> WHAT THE TASK REQUIRES: From the forum thread, rewrite everything from "Hey Del. I've" down to "Please advise. Thanks.", swapping "garage" for "basement".

Unfortunately I don't have any more of the non-contaminated bags. However, like everyone else with this problem, Caribsea as been kind enough to send me replacements. I will test them when they arrive.

Again, I want to mention that despite the situation, I still will use eco-complete in the future. Its unfortunate that Caribsea let this batch get out, but I'm sure they will be more cautious in the future. No doubt that has been a costly accident for them thus far, and may potentially impact future sales as well. As Del pointed out, I'm sure they are very frustrated about situation. As a business owner, I know I'd be kicking myself...

-Jeremiah


----------



## Opiesilver (Nov 3, 2003)

Try having 750 that have to be replaced....


----------



## Betowess (Dec 9, 2004)

Hey Del, On your previous post you mentioned that Caribsea wouldn't be shipping until the Th week of May. Does that Th stand for third? Thanks


----------



## Opiesilver (Nov 3, 2003)

Yes it does. Just an itty bitty typo there.


----------



## kimrin (Feb 21, 2005)

Del
I just ordered 2 bags from AquariumPlant.com.
Will I be receiving corrupted bags?


----------



## Opiesilver (Nov 3, 2003)

Nope, but you'll have to wait until we get the new batch in. We should get ours just ahead of everyone having their replacements shipped out.


----------



## Cheeseybacon (Feb 13, 2005)

I just e-mailed them as well. Do they require a receipt or proof of purchase in order for them to replace it? I ordered mine through aquariumplants.com but I don't think I have my receipt and such anymore.


----------



## Spice (May 11, 2005)

Wow. Thanks for sharing. In the future it may be best to rinse your substrate (regardless of the instructions on the package). This can happen in any packaged substrate.


----------



## scolley (Apr 4, 2004)

Hey Del. I've got 7 bags of the stuff that I got from you guys about 2 months ago sitting in my garage, waiting for my new tank to be built. Does this mean that I need to go test it now? So that I can put my request in to CaribSea?

Please advise. Thanks.


----------



## Opiesilver (Nov 3, 2003)

Yup. Have a look and if it's milky call them.


----------



## Opiesilver (Nov 3, 2003)

The new bags are starting to ship to distributors. All the replacements will be shipping soon too.


----------



## kimrin (Feb 21, 2005)

and the online orders? this week I hope!


----------



## Opiesilver (Nov 3, 2003)

When we recieve our shipment which should be in the next 2 or 3 days we will start shipping out the backlog we have. I'm sure the other vendors will do the same once they get their own product delivered.


----------



## kimrin (Feb 21, 2005)

thanks Del! I'll stop jumping up and down for 2 or 3 days then at least.


----------



## Opiesilver (Nov 3, 2003)

OK...just got our load off the truck. We will start shipping Eco-complete tomorrow.


----------



## kimrin (Feb 21, 2005)

woohoo! I just got the email that it shipped.


----------



## scolley (Apr 4, 2004)

I've got 7 bags of EC in my garage, waiting for a place in a new tank. I ripped three of them open today and poured out what "milky fluid" that I could and tested it. I tested it straight, no dilution.

> RECORDED DATA:
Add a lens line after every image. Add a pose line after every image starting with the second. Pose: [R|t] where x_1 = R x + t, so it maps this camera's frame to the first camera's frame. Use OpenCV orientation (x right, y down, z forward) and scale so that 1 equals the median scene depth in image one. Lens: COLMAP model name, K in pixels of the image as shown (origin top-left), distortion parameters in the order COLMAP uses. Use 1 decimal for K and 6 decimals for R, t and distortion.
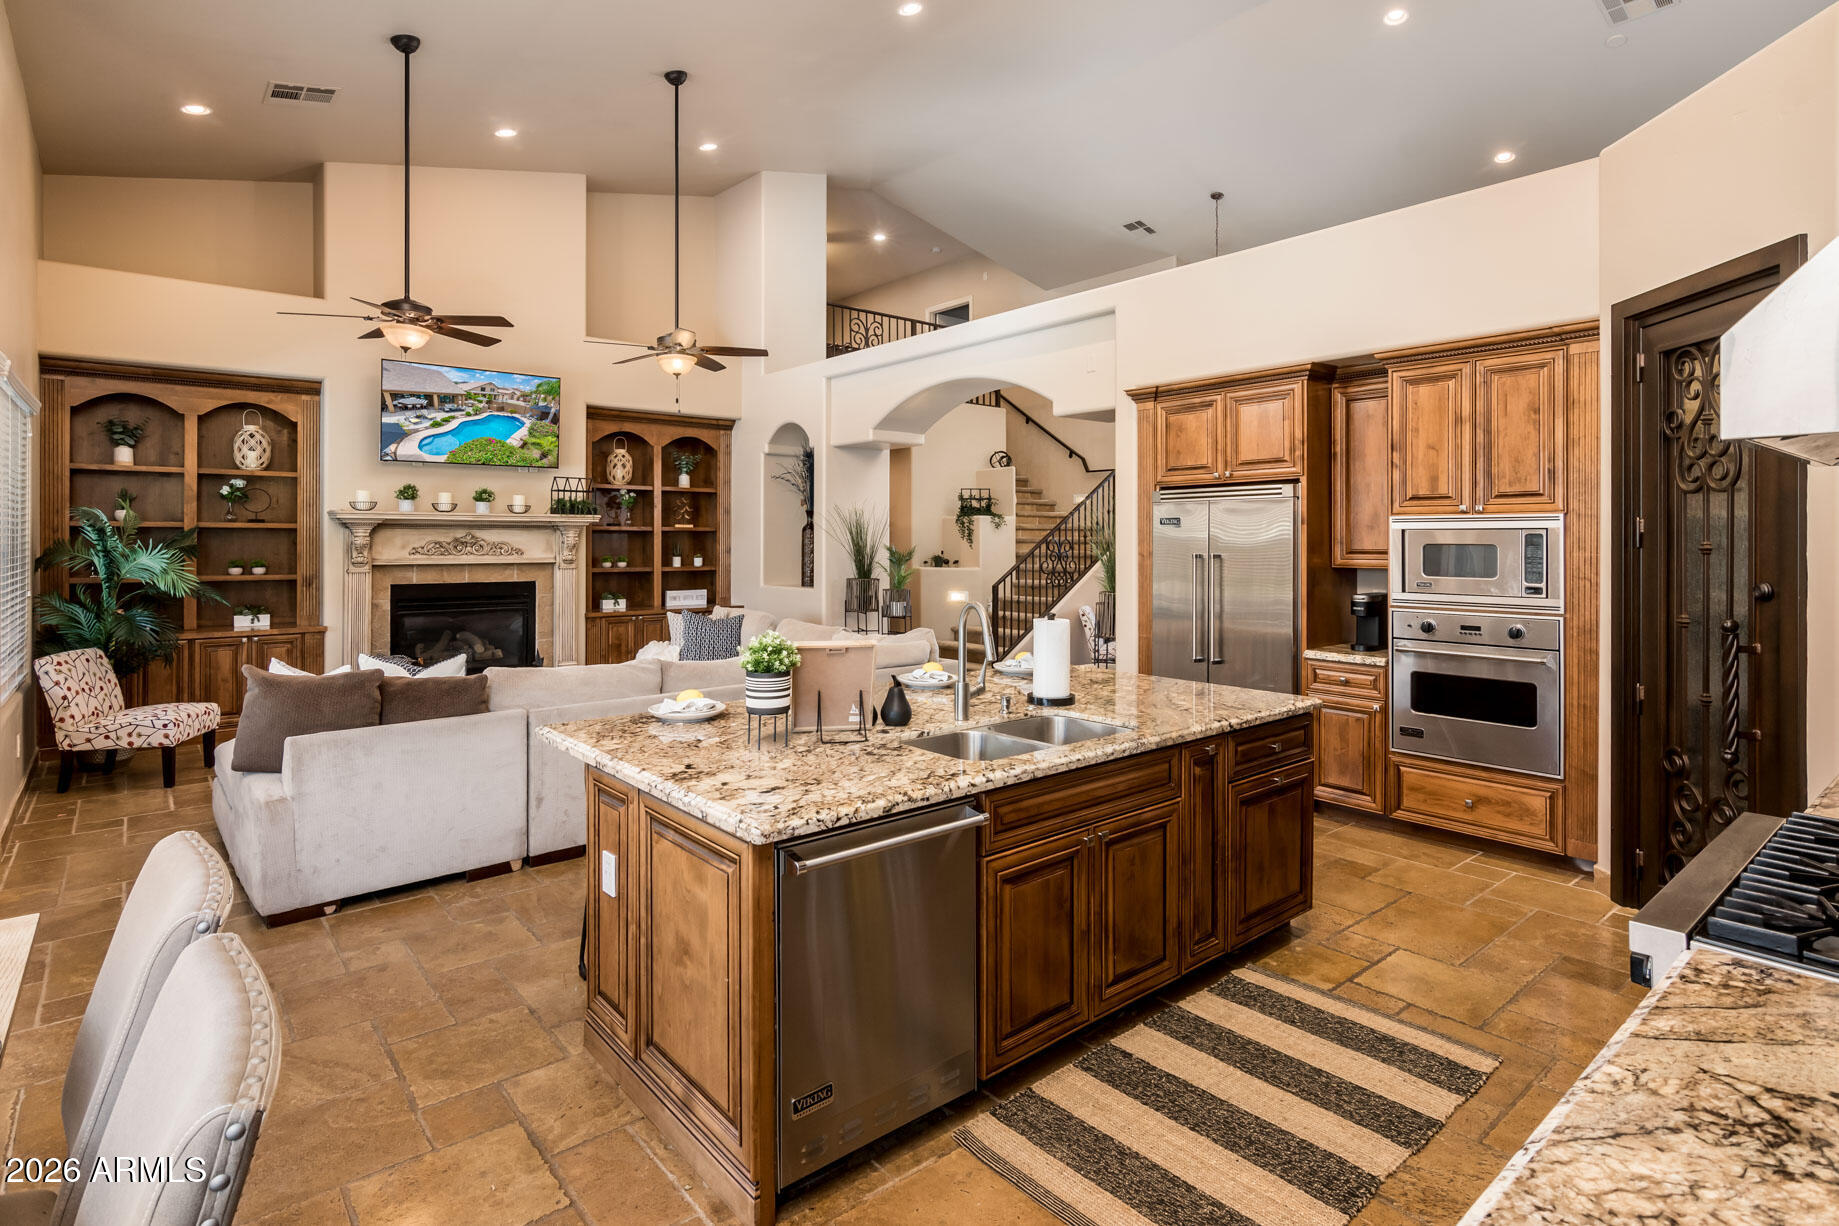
lens RADIAL K [[943.6, 0, 909.7], [0, 943.6, 536.8], [0, 0, 1]] dist [-0.000841, -0.000475]
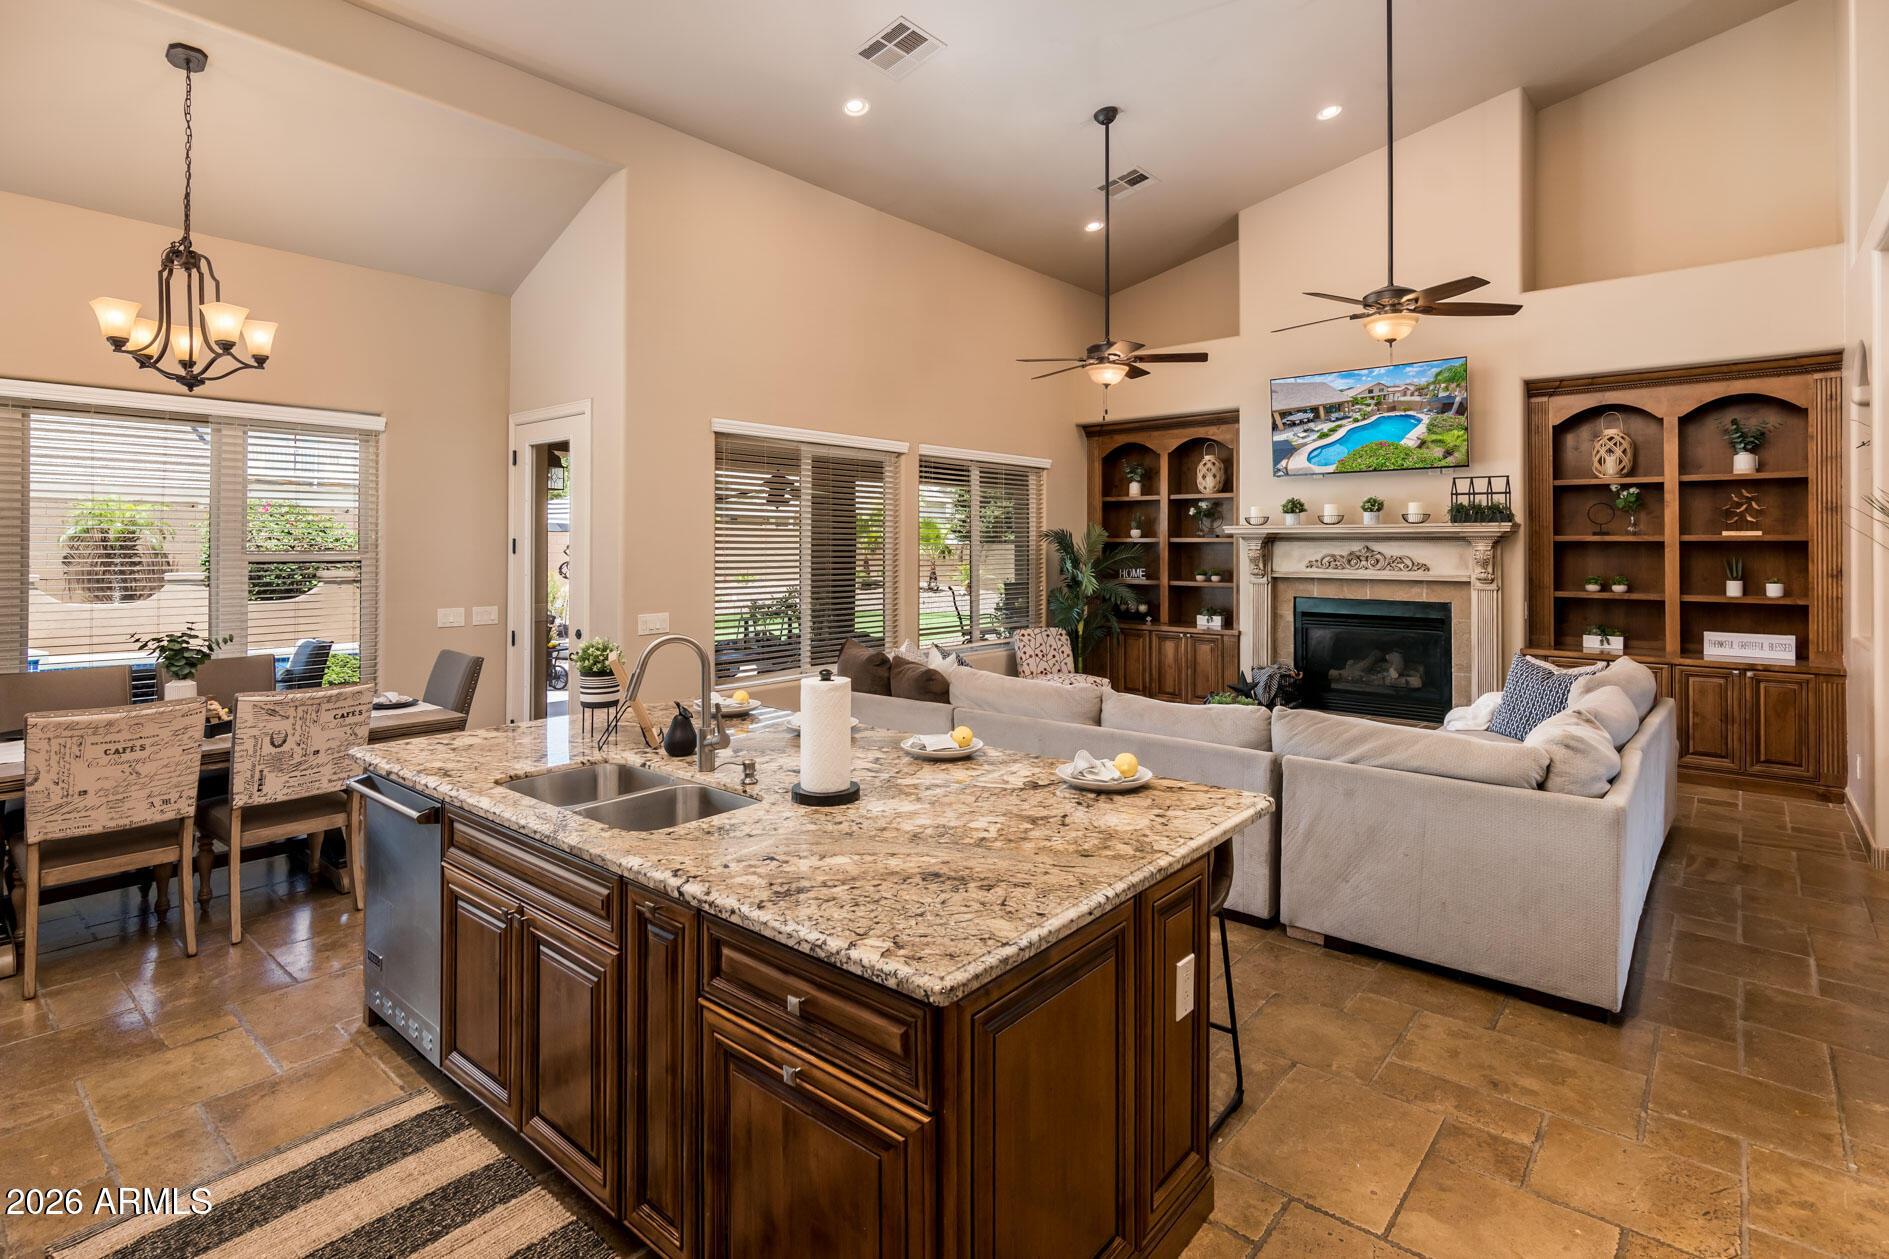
lens RADIAL K [[932.6, 0, 911.4], [0, 932.6, 539.1], [0, 0, 1]] dist [0.000835, 0.000799]
pose [[0.148533, -0.007554, -0.988879, 0.402888], [0.002794, 0.999970, -0.007219, -0.005776], [0.988903, -0.001691, 0.148550, 0.454412]]
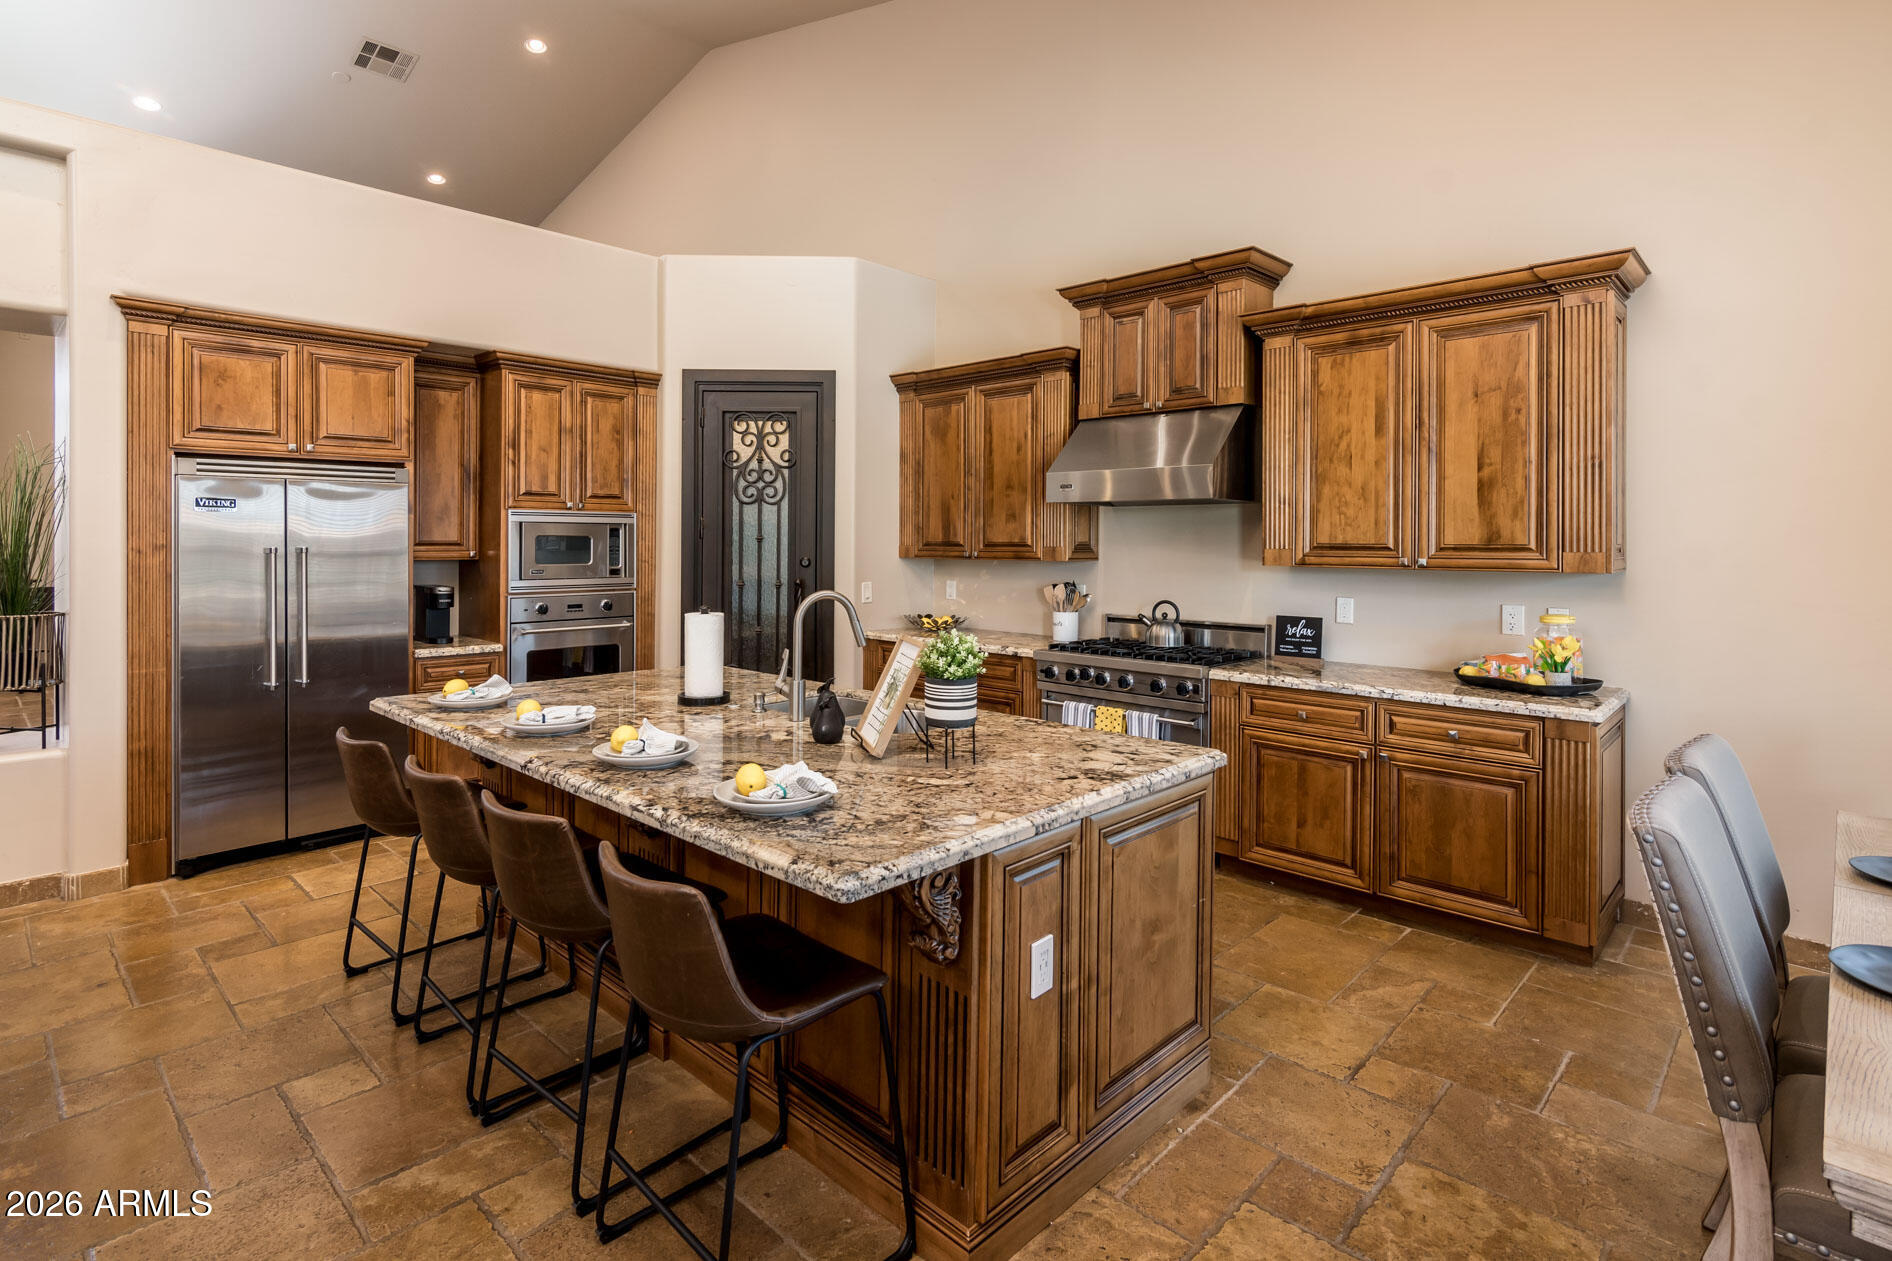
lens RADIAL K [[932.9, 0, 920.0], [0, 932.9, 545.1], [0, 0, 1]] dist [0.003830, 0.000326]
pose [[-0.103022, -0.006617, 0.994657, -0.375456], [-0.007445, 0.999955, 0.005881, 0.005962], [-0.994651, -0.006800, -0.103067, 0.417884]]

> TASK OUTPUT:
Hey Del. I've got 7 bags of the stuff that I got from you guys about 2 months ago sitting in my basement, waiting for my new tank to be built. Does this mean that I need to go test it now? So that I can put my request in to CaribSea?

Please advise. Thanks.